*** Begin section ***

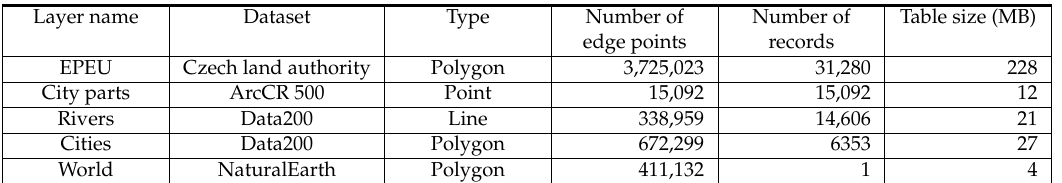
Table 2. Information about data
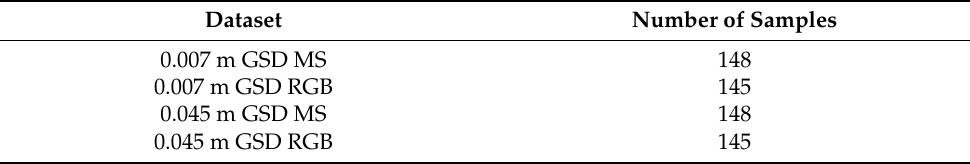
Table 2. Number of samples in each dataset.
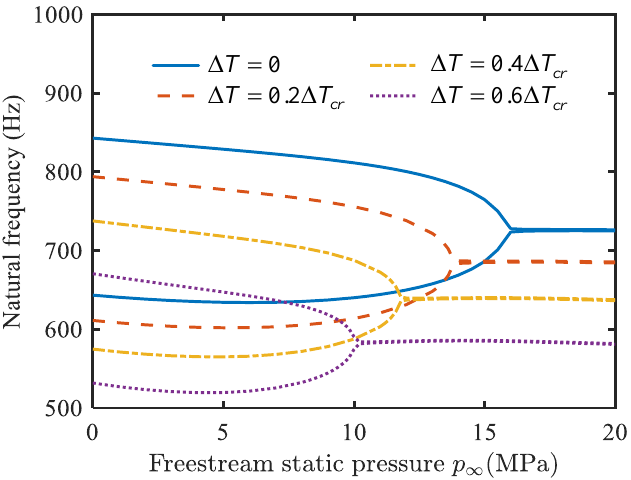
Figure 12. Influence of temperature change on critical free-stream static pressure ( p = 1).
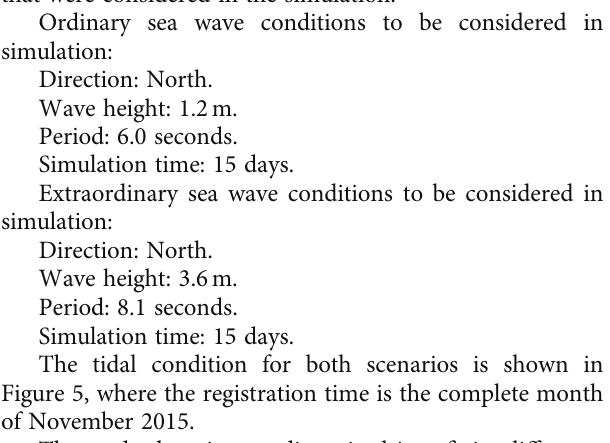
Figure 10: Fluctuation of the free-surface at the control point 1, 3, and 5 in roadless simulation extraordinary Table 2: Maximum wave height referred to below mean low water level for control point 1, 3, and 5.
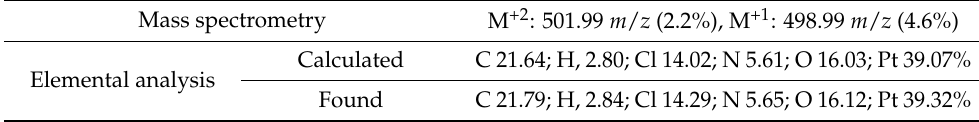
Table 1. Mass spectrometry and elemental analyses of asplatin (C 9 H 14 Cl 2 N 2 O 5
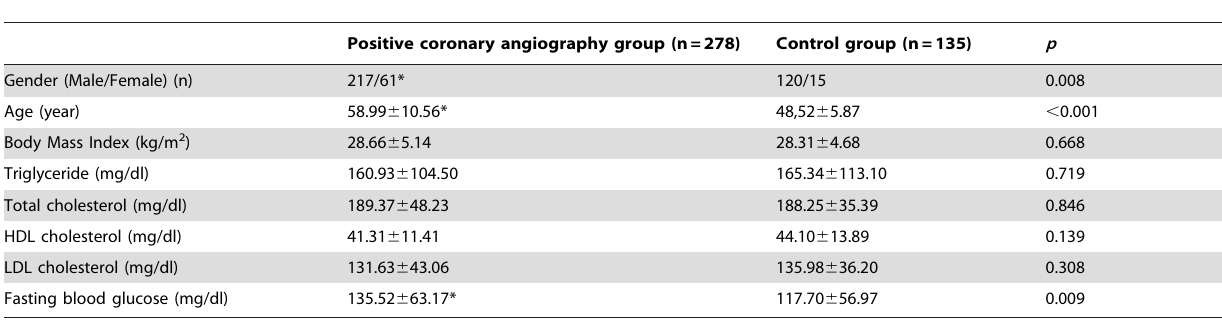
Table 2. General characteristics of the study population.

*** End section ***

▶ [Problem to solve] Full transcription without images: please go through the records and repeat them exactly.

▶ [Response to this exercise]
Table 2. Information about data
Table 2. Number of samples in each dataset.
Figure 12. Influence of temperature change on critical free-stream static pressure ( p = 1).
Figure 10: Fluctuation of the free-surface at the control point 1, 3, and 5 in roadless simulation extraordinary Table 2: Maximum wave height referred to below mean low water level for control point 1, 3, and 5.
Table 1. Mass spectrometry and elemental analyses of asplatin (C 9 H 14 Cl 2 N 2 O 5
Table 2. General characteristics of the study population.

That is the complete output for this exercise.